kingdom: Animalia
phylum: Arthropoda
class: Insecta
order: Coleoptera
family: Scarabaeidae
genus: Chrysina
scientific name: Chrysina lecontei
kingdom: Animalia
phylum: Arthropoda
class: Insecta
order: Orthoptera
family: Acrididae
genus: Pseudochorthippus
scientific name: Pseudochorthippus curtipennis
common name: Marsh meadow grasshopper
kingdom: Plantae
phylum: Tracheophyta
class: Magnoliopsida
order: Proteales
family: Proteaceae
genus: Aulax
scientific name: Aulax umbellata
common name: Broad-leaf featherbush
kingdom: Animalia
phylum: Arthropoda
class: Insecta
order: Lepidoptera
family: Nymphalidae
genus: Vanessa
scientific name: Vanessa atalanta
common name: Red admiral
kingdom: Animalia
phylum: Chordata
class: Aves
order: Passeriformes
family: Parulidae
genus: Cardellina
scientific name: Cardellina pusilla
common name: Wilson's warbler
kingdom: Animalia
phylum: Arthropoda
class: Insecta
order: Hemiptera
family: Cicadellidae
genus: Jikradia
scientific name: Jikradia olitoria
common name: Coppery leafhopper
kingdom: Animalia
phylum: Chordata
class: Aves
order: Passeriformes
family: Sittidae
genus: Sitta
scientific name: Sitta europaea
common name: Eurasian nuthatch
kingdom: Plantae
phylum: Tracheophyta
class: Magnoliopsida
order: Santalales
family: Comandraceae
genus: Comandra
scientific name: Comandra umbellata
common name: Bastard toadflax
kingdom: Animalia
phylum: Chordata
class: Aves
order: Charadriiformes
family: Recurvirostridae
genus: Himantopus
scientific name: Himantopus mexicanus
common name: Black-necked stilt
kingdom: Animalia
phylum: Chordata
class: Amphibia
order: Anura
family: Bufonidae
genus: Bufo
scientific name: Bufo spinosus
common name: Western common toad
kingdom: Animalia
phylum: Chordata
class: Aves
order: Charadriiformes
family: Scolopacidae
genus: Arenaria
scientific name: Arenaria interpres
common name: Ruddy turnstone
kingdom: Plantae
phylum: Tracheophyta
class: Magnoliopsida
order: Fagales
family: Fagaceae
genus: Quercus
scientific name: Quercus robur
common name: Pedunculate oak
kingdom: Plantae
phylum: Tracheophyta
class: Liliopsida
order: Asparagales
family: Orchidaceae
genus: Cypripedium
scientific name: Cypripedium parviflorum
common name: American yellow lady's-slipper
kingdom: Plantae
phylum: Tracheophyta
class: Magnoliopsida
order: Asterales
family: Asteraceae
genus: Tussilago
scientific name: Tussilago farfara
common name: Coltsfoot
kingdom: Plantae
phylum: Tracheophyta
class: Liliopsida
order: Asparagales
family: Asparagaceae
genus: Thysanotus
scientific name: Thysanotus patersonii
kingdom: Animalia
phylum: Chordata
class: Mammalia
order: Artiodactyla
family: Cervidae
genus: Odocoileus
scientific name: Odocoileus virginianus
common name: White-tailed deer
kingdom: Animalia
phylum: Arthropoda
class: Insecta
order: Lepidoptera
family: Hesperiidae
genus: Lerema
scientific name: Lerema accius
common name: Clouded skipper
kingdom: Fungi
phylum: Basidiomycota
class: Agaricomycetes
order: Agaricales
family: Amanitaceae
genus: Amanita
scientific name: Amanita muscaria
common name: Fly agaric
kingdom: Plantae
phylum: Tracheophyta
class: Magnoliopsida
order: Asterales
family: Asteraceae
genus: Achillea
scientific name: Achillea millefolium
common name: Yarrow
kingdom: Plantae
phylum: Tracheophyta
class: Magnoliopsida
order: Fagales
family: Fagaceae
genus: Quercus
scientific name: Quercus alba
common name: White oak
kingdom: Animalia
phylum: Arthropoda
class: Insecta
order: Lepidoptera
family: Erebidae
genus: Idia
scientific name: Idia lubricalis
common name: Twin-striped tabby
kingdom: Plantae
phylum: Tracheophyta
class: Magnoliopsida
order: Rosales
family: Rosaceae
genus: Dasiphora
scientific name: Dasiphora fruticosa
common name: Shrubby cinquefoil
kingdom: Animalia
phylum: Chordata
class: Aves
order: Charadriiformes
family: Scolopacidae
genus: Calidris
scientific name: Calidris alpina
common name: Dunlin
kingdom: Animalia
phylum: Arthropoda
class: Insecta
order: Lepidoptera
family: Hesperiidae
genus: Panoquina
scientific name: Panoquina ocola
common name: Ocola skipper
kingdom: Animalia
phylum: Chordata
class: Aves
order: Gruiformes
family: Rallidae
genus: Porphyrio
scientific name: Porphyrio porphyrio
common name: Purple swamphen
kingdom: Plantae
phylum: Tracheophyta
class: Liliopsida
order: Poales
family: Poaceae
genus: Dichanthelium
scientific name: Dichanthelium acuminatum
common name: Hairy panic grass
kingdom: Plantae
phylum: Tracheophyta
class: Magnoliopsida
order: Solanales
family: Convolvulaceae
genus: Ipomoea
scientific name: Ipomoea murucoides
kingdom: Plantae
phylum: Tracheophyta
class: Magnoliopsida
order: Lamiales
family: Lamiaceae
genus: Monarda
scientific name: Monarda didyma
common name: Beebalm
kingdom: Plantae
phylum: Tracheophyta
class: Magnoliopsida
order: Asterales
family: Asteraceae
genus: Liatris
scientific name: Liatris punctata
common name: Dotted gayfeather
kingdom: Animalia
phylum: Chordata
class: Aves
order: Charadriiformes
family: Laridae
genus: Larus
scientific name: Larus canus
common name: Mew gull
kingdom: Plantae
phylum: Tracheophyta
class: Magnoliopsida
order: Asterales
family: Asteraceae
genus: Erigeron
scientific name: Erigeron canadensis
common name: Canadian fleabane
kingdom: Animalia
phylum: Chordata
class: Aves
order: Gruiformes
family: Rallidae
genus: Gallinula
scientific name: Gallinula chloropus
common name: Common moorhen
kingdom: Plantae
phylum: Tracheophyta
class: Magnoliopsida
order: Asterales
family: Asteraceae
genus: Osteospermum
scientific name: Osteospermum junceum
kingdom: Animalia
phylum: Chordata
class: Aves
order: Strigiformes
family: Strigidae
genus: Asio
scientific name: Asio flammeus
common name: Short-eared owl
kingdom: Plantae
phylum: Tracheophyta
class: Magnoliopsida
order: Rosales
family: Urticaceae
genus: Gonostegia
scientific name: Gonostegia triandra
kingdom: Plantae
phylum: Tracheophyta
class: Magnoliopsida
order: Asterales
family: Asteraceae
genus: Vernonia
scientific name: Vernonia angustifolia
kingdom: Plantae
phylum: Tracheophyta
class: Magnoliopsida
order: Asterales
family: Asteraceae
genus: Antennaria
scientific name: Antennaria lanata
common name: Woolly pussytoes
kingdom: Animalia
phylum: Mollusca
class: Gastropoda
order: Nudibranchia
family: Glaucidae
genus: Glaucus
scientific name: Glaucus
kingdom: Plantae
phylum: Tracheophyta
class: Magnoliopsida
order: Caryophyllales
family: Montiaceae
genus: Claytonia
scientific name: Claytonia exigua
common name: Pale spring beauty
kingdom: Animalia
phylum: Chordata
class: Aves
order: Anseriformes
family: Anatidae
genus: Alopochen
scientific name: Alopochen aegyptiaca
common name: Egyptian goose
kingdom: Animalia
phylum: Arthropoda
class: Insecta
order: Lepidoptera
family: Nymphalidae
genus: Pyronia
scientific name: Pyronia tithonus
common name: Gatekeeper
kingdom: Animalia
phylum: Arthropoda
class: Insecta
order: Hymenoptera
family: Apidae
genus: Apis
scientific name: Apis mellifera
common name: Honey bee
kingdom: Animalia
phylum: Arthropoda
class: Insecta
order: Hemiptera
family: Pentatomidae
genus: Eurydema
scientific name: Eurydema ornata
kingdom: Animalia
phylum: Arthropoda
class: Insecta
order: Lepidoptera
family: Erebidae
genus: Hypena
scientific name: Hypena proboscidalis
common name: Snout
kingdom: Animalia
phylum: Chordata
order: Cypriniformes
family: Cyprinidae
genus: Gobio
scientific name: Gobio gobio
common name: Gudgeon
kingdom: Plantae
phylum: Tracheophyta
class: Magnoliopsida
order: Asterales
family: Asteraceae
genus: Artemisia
============================================================
Task description –
Reproduce the lines starting at the line containing "scientific name: Hypena proboscidalis" and ending at the last line, renaming "common name" to "vernacular name" throughout and leaving everything else unchanged.

Finished exercise –
scientific name: Hypena proboscidalis
vernacular name: Snout
kingdom: Animalia
phylum: Chordata
order: Cypriniformes
family: Cyprinidae
genus: Gobio
scientific name: Gobio gobio
vernacular name: Gudgeon
kingdom: Plantae
phylum: Tracheophyta
class: Magnoliopsida
order: Asterales
family: Asteraceae
genus: Artemisia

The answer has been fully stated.